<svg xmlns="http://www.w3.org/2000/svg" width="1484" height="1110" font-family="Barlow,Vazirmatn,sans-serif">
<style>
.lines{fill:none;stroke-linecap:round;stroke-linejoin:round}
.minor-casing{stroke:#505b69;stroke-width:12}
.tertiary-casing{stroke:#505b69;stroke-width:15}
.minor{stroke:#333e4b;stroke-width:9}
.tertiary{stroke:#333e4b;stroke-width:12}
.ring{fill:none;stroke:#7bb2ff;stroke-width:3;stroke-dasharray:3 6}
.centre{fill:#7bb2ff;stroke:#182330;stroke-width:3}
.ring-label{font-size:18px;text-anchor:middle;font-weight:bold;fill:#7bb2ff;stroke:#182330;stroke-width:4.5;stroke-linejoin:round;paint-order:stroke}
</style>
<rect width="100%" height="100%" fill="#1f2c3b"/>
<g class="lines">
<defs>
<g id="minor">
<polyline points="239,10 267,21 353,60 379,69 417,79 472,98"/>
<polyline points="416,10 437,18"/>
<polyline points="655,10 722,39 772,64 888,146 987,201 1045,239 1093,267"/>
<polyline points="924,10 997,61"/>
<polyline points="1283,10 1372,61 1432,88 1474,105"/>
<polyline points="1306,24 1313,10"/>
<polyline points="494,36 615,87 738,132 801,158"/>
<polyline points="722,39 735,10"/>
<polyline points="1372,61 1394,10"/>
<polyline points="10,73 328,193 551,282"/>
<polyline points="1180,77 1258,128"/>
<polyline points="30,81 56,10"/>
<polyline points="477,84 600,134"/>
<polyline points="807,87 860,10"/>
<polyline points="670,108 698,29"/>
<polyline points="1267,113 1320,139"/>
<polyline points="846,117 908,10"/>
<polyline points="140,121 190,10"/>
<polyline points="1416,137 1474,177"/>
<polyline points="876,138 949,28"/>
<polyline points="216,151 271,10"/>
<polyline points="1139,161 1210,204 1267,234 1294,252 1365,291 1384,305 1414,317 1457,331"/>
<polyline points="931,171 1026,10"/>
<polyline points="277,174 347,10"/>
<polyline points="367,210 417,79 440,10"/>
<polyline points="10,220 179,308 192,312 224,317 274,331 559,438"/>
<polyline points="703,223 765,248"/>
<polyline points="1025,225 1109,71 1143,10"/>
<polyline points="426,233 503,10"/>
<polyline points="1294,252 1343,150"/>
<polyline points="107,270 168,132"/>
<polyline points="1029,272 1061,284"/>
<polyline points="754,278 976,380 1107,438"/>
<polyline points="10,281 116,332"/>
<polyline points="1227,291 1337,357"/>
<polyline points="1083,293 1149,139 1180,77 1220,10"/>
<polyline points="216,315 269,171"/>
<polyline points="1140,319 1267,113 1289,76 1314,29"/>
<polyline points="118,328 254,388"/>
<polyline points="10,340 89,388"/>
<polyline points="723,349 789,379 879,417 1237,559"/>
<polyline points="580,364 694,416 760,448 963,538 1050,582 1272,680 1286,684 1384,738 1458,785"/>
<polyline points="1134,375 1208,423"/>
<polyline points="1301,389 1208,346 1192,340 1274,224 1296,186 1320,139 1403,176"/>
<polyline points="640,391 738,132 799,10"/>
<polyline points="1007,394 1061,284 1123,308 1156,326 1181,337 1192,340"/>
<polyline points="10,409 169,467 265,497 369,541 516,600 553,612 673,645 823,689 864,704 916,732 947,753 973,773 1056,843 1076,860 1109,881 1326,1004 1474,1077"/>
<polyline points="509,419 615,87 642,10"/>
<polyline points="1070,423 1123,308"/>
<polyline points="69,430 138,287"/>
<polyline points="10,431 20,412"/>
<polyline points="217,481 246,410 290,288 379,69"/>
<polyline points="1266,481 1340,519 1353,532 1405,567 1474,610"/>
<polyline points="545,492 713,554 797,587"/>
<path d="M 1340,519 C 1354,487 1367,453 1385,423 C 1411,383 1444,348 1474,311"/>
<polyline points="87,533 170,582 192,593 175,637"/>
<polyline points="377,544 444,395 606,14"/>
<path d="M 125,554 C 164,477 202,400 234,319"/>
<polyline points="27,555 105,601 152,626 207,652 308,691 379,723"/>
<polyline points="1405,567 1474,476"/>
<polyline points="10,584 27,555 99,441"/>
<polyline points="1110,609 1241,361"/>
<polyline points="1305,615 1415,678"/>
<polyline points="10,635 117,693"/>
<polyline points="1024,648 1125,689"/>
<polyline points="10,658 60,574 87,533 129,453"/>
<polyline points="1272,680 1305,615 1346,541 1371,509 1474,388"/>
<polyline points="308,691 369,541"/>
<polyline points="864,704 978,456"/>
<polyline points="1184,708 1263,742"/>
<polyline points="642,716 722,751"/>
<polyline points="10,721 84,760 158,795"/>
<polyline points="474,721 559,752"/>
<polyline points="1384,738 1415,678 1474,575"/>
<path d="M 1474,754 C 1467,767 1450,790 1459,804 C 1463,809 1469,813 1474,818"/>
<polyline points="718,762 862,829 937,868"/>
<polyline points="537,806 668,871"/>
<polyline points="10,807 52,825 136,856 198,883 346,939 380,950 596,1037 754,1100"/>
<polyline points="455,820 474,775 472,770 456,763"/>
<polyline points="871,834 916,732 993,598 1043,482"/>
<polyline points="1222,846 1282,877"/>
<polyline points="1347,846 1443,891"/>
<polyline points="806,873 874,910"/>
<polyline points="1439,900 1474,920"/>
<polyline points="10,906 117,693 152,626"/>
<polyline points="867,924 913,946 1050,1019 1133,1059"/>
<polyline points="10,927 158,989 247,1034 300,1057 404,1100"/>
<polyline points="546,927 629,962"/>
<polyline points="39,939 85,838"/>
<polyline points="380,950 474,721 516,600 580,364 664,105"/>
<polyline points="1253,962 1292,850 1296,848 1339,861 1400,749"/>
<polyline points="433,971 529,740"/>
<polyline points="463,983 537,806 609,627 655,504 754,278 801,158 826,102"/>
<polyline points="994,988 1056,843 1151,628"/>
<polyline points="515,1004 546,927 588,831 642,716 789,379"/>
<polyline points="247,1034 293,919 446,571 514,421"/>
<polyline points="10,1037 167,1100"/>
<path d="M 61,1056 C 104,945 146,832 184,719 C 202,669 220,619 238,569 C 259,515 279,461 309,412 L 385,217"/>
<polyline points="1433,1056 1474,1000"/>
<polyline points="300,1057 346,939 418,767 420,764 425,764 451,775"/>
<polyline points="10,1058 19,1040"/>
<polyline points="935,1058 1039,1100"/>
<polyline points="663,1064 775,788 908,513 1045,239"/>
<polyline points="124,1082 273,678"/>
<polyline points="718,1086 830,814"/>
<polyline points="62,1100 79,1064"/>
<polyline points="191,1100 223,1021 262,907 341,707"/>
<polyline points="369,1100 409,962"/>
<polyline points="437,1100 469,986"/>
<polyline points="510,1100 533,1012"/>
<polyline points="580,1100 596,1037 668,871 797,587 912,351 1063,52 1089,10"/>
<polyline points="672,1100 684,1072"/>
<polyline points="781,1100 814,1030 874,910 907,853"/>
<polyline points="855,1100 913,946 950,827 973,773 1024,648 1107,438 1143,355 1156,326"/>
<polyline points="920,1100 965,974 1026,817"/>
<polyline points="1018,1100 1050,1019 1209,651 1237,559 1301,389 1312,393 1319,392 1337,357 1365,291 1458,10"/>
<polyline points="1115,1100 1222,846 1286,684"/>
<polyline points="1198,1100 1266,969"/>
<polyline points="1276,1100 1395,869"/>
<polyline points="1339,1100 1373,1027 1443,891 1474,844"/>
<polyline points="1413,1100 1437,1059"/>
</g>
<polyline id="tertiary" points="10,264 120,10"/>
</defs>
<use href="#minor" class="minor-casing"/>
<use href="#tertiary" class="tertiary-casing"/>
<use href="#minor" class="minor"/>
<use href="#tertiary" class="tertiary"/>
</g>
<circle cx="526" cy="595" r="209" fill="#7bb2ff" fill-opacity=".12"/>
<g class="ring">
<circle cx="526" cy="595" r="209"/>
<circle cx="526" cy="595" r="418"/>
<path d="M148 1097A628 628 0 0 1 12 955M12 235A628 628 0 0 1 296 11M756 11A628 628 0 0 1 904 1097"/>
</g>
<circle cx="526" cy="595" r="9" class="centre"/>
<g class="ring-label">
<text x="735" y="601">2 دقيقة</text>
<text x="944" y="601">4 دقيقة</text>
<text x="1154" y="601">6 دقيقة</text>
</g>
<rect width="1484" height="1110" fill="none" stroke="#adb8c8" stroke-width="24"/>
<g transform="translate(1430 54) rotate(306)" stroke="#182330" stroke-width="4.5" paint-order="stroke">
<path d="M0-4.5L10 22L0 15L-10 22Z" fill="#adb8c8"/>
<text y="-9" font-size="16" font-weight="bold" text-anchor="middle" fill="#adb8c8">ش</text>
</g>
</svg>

______________________________

• **TASK INSTRUCTIONS**:
Looking through the entries, count the lines that hold the word "casing" and state that count alone.

• **OUTPUT FOR THIS TASK**:
4